• **Work order**
Repeat all entries exactly.

===============

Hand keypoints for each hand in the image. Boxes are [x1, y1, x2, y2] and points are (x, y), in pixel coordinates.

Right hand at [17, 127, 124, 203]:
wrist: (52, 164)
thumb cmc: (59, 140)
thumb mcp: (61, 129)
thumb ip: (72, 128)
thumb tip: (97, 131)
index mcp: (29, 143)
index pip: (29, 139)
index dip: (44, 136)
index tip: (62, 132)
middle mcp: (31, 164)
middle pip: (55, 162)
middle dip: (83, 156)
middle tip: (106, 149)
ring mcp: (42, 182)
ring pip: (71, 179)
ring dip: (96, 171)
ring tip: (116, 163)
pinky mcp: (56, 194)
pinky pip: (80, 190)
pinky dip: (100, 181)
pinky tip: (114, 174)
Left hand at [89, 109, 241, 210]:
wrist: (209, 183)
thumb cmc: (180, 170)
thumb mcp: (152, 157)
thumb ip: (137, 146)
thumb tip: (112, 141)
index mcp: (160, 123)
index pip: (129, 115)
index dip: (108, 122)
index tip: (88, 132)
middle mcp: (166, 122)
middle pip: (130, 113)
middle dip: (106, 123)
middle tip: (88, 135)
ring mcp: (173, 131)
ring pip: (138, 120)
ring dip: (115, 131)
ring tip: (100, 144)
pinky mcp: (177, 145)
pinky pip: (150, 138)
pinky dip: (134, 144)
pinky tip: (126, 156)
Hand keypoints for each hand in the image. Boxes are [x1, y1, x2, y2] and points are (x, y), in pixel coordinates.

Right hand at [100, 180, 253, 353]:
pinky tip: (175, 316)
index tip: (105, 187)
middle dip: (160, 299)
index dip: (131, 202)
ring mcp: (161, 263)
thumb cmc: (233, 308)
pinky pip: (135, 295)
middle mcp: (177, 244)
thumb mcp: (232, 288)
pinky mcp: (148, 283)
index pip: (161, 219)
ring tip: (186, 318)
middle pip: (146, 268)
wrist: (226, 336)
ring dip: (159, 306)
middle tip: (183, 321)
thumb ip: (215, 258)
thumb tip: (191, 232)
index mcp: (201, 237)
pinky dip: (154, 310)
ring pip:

===============

• **Exercise result**
Hand keypoints for each hand in the image. Boxes are [x1, y1, x2, y2] and points are (x, y), in pixel coordinates.

Right hand at [17, 127, 124, 203]:
wrist: (52, 164)
thumb cmc: (59, 140)
thumb mcp: (61, 129)
thumb ip: (72, 128)
thumb tip: (97, 131)
index mcp: (29, 143)
index pip: (29, 139)
index dip: (44, 136)
index tip: (62, 132)
middle mcp: (31, 164)
middle pip: (55, 162)
middle dip: (83, 156)
middle tip: (106, 149)
ring mcp: (42, 182)
ring pip: (71, 179)
ring dip: (96, 171)
ring tip: (116, 163)
pinky mcp: (56, 194)
pinky pip: (80, 190)
pinky dip: (100, 181)
pinky tip: (114, 174)
Left hand at [89, 109, 241, 210]:
wrist: (209, 183)
thumb cmc: (180, 170)
thumb mcp: (152, 157)
thumb ip: (137, 146)
thumb tip: (112, 141)
index mcp: (160, 123)
index pip: (129, 115)
index dip: (108, 122)
index tip: (88, 132)
middle mcp: (166, 122)
middle pip: (130, 113)
middle dip: (106, 123)
middle tip: (88, 135)
ring mcp: (173, 131)
ring pip: (138, 120)
ring dip: (115, 131)
ring tip: (100, 144)
pinky mcp: (177, 145)
pinky pip: (150, 138)
pinky dip: (134, 144)
pinky tip: (126, 156)
Hand keypoints for each hand in the image. Boxes are [x1, y1, x2, y2] and points are (x, y), in pixel coordinates.

Right hand at [100, 180, 253, 353]:
pinky tip: (175, 316)
index tip: (105, 187)
middle dip: (160, 299)
index dip: (131, 202)
ring mcp: (161, 263)
thumb cmc: (233, 308)
pinky pip: (135, 295)
middle mcp: (177, 244)
thumb mcp: (232, 288)
pinky mcp: (148, 283)
index pip: (161, 219)
ring tip: (186, 318)
middle pip: (146, 268)
wrist: (226, 336)
ring dip: (159, 306)
middle tip: (183, 321)
thumb ip: (215, 258)
thumb tip: (191, 232)
index mcp: (201, 237)
pinky dip: (154, 310)
ring pip:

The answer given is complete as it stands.